#### [REQUIRED ACTIONS]
1) In the mailing list message, which upssched version did Kari restore from backups?
2) Please list every distinct process ID that appears in the log lines quoted in the mailing list message.
─── QUOTED TEXT ───
[Nut-upsuser] Upssched 100% CPU after updating Debian 12

Jim Klimov jimklimov+nut at gmail.com
Tue Jun 13 21:40:03 BST 2023


Thanks for the feedback.

Just the bit about "when provided by Debian" concerns me - we have a
slow-ish cadence of releases, and then distros take another year to ship
them :\

You might be reasonably served by a custom build (in-place or even
package). YMMV...

Jim

On Tue, Jun 13, 2023, 18:38 Kari Lempiäinen <kari.lempiainen at summerday.net>
wrote:

> Hi,
>
>
>
> Great work Jim! I’m glad you could reproduce the problem and found a
> potential culprit.
>
>
>
> Just for my own interest I restored upsshed from my backups (version
> 2.7.4-13) and it seems to running ok, so no big runtime changes regarding
> that with Debian 12. It is not hogging CPU. From the daemon log the
> heartbeat seems to be working ok. Only difference between the old logs (pre
> Debian 12 update) is the there is this line (Network UPS Tools upsmon
> 2.8.0) every five minutes.
>
>
>
> Jun 13 19:17:08 fricka upssched[1896873]: Timer daemon started
>
> Jun 13 19:17:08 fricka upssched[1896873]: New timer:
> heartbeat-failure-timer (660 seconds)
>
> Jun 13 19:17:08 fricka nut-monitor[1896870]: Network UPS Tools upsmon 2.8.0
>
> Jun 13 19:22:08 fricka nut-monitor[1899911]: Network UPS Tools upsmon 2.8.0
>
> Jun 13 19:27:08 fricka upssched[1896873]: Cancelling timer:
> heartbeat-failure-timer
>
> Jun 13 19:27:08 fricka upssched[1896873]: New timer:
> heartbeat-failure-timer (660 seconds)
>
> Jun 13 19:27:08 fricka nut-monitor[1903379]: Network UPS Tools upsmon 2.8.0
>
> Jun 13 19:32:13 fricka nut-monitor[1906677]: Network UPS Tools upsmon 2.8.0
>
>
>
> That line wasn’t there previously. I will leave the old version in place
> until nut gets fixed and it’s been provided by Debian.
>
>
>
> This actually reminded me of a similar problem I had myself a loooong time
> ago. I was writing a large software distribution program for a Windows
> platform. The connection between server and client were done by TCP
> sockets. In my server code there was place where I read reply from the
> client and the read (from socket) function didn’t return error code, but
> the data length was 0. In the documentation, at least at the time, it
> wasn’t specified directly that it was an error situation. My server code
> looped in a thread hogging CPU. When I modified the code to treat 0 bytes
> read as an error, everything worked fine.
>
>
>
> Best regards,
>
> Kari
>
>
>
> *From: *Jim Klimov <jimklimov+nut at gmail.com>
> *Date: *Tuesday, 13. June 2023 at 18.36
> *To: *Kari Lempiäinen <kari.lempiainen at summerday.net>
> *Cc: *Arnaud Quette via Nut-upsuser <nut-upsuser at alioth-lists.debian.net>,
> nut-upsdev <nut-upsdev at alioth-lists.debian.net>, Dimitris Economou <
> dimitris.s.economou at gmail.com>
> *Subject: *Re: [Nut-upsuser] Upssched 100% CPU after updating Debian 12
>
> So... determining that FD is to be reaped proved hard. Internet lore
> suggests fcntl() and poll() on the FD, but it just seems valid to them. The
> errno is also usually not raised (once I saw a "111: Connection refused"
─── GIVEN ENTRIES ───
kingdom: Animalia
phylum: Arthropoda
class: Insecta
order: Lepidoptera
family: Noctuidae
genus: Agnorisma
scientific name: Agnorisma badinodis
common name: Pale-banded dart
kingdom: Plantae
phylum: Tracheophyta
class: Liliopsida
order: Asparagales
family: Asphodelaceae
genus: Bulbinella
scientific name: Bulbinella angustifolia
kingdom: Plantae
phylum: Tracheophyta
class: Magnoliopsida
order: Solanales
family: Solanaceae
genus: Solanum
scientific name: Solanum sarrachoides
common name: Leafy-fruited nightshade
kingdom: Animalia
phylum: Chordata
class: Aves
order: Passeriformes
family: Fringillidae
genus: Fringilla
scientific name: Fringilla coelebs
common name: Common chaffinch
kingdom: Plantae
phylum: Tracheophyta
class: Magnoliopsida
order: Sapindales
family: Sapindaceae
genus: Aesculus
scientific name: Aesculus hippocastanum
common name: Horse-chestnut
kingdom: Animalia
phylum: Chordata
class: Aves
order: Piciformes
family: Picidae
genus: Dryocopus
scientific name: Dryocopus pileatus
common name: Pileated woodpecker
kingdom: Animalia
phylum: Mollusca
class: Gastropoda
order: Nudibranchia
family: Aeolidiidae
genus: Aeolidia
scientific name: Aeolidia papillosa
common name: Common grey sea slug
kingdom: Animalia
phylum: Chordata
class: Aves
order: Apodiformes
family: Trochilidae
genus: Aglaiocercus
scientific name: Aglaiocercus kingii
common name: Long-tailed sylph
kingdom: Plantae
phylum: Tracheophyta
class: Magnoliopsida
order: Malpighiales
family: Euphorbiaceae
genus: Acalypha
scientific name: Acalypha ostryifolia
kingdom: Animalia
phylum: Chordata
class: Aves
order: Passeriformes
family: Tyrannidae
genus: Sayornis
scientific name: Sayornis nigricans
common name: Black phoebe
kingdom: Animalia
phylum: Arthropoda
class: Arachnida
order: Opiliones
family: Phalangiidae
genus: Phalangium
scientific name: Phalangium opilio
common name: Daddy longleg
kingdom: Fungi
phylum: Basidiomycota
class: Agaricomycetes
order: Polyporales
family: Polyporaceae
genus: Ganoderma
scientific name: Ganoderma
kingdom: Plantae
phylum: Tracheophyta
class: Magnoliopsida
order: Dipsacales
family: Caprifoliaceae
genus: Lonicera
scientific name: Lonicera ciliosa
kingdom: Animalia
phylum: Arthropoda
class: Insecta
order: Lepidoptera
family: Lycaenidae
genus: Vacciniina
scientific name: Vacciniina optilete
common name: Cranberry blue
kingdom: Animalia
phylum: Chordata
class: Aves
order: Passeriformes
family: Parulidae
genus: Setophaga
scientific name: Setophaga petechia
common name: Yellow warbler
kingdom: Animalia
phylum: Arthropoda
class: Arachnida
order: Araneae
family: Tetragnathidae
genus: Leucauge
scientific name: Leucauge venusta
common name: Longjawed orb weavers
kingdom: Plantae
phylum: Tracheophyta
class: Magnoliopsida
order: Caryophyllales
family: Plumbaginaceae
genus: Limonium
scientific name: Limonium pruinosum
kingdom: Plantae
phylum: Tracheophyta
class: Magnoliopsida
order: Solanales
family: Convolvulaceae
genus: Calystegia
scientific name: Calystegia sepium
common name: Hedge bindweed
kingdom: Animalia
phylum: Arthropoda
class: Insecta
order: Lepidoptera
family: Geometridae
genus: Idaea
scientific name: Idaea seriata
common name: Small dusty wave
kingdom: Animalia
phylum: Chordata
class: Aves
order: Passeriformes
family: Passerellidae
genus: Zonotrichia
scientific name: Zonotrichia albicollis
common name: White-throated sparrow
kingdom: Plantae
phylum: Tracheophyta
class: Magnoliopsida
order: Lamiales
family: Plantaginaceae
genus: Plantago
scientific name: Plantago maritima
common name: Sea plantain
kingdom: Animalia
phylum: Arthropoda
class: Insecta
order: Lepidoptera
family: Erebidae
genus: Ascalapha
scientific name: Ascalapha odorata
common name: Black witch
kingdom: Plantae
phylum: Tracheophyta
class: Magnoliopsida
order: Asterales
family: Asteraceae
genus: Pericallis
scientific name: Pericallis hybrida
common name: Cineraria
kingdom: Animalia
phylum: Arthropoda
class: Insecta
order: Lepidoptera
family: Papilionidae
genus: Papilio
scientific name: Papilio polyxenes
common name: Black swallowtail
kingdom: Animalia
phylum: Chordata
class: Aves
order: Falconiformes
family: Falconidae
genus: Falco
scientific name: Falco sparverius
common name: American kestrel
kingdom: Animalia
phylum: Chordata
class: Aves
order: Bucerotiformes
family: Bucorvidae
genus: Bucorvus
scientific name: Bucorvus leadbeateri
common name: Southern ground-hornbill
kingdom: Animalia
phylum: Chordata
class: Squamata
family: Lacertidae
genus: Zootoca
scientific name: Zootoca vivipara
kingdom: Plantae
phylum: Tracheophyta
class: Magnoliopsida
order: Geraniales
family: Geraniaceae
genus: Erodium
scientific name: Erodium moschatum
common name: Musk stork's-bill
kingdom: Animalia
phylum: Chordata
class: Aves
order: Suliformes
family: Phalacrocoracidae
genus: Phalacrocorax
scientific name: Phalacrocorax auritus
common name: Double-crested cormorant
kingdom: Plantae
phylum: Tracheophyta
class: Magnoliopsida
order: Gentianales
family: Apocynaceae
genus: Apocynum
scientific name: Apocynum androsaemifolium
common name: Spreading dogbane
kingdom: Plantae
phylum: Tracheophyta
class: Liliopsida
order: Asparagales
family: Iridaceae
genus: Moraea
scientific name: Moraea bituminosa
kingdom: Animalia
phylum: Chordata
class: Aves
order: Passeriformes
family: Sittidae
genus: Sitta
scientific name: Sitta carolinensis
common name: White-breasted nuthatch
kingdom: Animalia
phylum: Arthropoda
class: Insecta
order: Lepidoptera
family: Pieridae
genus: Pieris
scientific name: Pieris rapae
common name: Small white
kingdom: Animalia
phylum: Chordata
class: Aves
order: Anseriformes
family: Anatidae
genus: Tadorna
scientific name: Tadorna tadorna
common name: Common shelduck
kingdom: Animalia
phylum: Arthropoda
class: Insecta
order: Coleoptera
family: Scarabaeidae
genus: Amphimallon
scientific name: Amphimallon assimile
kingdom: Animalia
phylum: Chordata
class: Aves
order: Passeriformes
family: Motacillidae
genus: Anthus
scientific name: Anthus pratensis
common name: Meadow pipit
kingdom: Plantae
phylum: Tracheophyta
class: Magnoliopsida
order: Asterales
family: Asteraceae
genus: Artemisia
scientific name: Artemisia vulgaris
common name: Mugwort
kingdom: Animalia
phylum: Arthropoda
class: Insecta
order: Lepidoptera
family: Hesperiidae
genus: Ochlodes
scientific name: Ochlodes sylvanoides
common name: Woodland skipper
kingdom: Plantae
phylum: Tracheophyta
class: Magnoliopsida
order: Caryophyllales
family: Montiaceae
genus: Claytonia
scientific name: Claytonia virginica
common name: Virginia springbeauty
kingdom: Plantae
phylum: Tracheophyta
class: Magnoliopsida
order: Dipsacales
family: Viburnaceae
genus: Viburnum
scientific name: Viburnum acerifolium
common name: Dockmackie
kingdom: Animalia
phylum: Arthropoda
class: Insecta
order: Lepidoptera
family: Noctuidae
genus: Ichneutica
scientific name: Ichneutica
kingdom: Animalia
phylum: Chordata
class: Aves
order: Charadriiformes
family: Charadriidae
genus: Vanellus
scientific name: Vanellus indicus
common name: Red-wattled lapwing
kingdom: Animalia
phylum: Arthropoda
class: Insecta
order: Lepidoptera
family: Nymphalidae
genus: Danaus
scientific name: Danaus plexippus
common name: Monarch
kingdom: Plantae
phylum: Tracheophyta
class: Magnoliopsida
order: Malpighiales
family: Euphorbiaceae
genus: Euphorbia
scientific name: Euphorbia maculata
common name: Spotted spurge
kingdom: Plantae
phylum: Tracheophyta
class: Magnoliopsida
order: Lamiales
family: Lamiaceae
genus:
───
#### [ANSWERS TO THE EXERCISE]
1) Version 2.7.4-13.

2) 1896873, 1896870, 1899911, 1903379, 1906677